Looks like you are using the structure for a single month instead of multiple months. See below. Try the bolded one and that should get you what you need.

 

For a single month calendar, use the following columns in the matrix

  • Rows
    • Week of Month
  • Columns
    • Day Name
  • Values
    • Day Number (use the Minimum aggregation)
    • Measure(s) to display

For a multiple month calendar, use the following columns in the matrix

  • Rows
    • Year
    • Week Num
  • Columns
    • Day Name
  • Values
    • Day Label (use the First aggregation)
    • Measure(s) to display

Hope this helps

David

@dedelman_clng I cant seem to get it after trying and retrying your soluiton. Would you be willing to post your file so we could see exactly what you did?

All - please see this link for the sample pbix (also note it is around 18 months old so several major versions of Power BI ago).

 

Sample Calendars PBI file on github 

@dedelman_clng Thank you sir! I realized what the problem was, Day Number of Week was set to:

 

 

Day Number of Week = WEEKDAY(DimDate[Dates], 2)
 
When it should have been set to 
 
Day Number of Week = WEEKDAY(DimDate[Dates], 1)
 
This was causing it to reconize Sunday as part of the previous week instead of a new week. Small mistake but glad I got it. 
 
This is an awesome visual and I appreciate your contribution to this post.

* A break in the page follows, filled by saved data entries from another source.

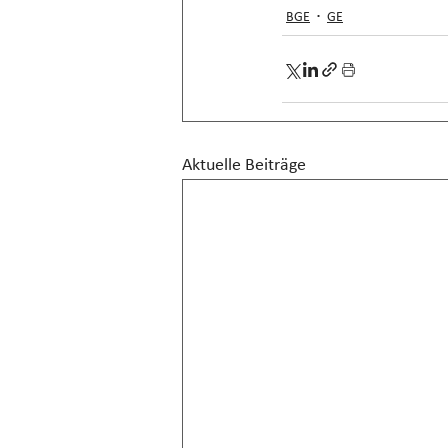
BGE
GE
Aktuelle Beiträge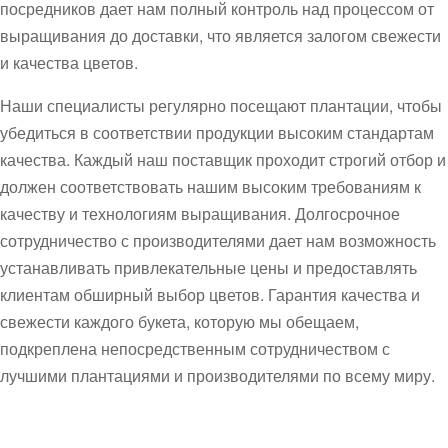
посредников дает нам полный контроль над процессом от
выращивания до доставки, что является залогом свежести
и качества цветов.
Наши специалисты регулярно посещают плантации, чтобы
убедиться в соответствии продукции высоким стандартам
качества. Каждый наш поставщик проходит строгий отбор и
должен соответствовать нашим высоким требованиям к
качеству и технологиям выращивания. Долгосрочное
сотрудничество с производителями дает нам возможность
устанавливать привлекательные цены и предоставлять
клиентам обширный выбор цветов. Гарантия качества и
свежести каждого букета, которую мы обещаем,
подкреплена непосредственным сотрудничеством с
лучшими плантациями и производителями по всему миру.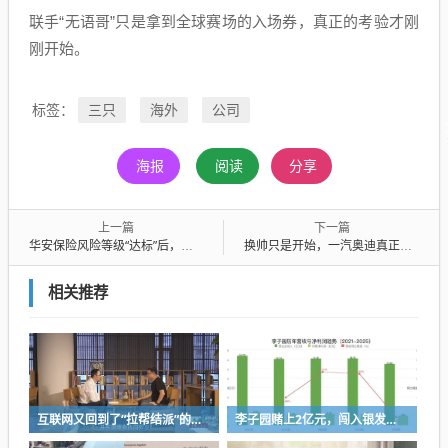
联手“无语哥”只是拿到全球赛场的入场券，真正的考验才刚
刚开始。
三只
海外
公司
标签：
海报
阅读
分享
上一篇
下一篇
华安保险风险等级“达标”后，再收565万罚单
换帅只是开始，一汽奥迪真正硬仗还在后头
相关推荐
互联网又回到了“拉帮结派”的时代
李子园赌上2亿元，闯入银发市场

Hi @dedelman_clng , I'm trying to replicate exact calendar view as a matrics table but I got struck in Date lable step and didn't get understand the "" in the below Dax

Day Label =
 IF (
    DimDate[Day Number] = 1,
    IF (
        DimDate[Month Number] = 1,
        FORMAT ( DimDate[Date], "'YY MMM D" ),
        FORMAT ( DimDate[Date], "MMM D" )
    ),
    "" & DimDate[Day Number]
)

 

@Divya_M -

 

"" & DimDate[Day Number]

 

is just a way of forcing the output to be text instead of numeric. It is an empty string that is concatenated to the day number via the & operator, so result is of type text no matter which part of the IF statements is true.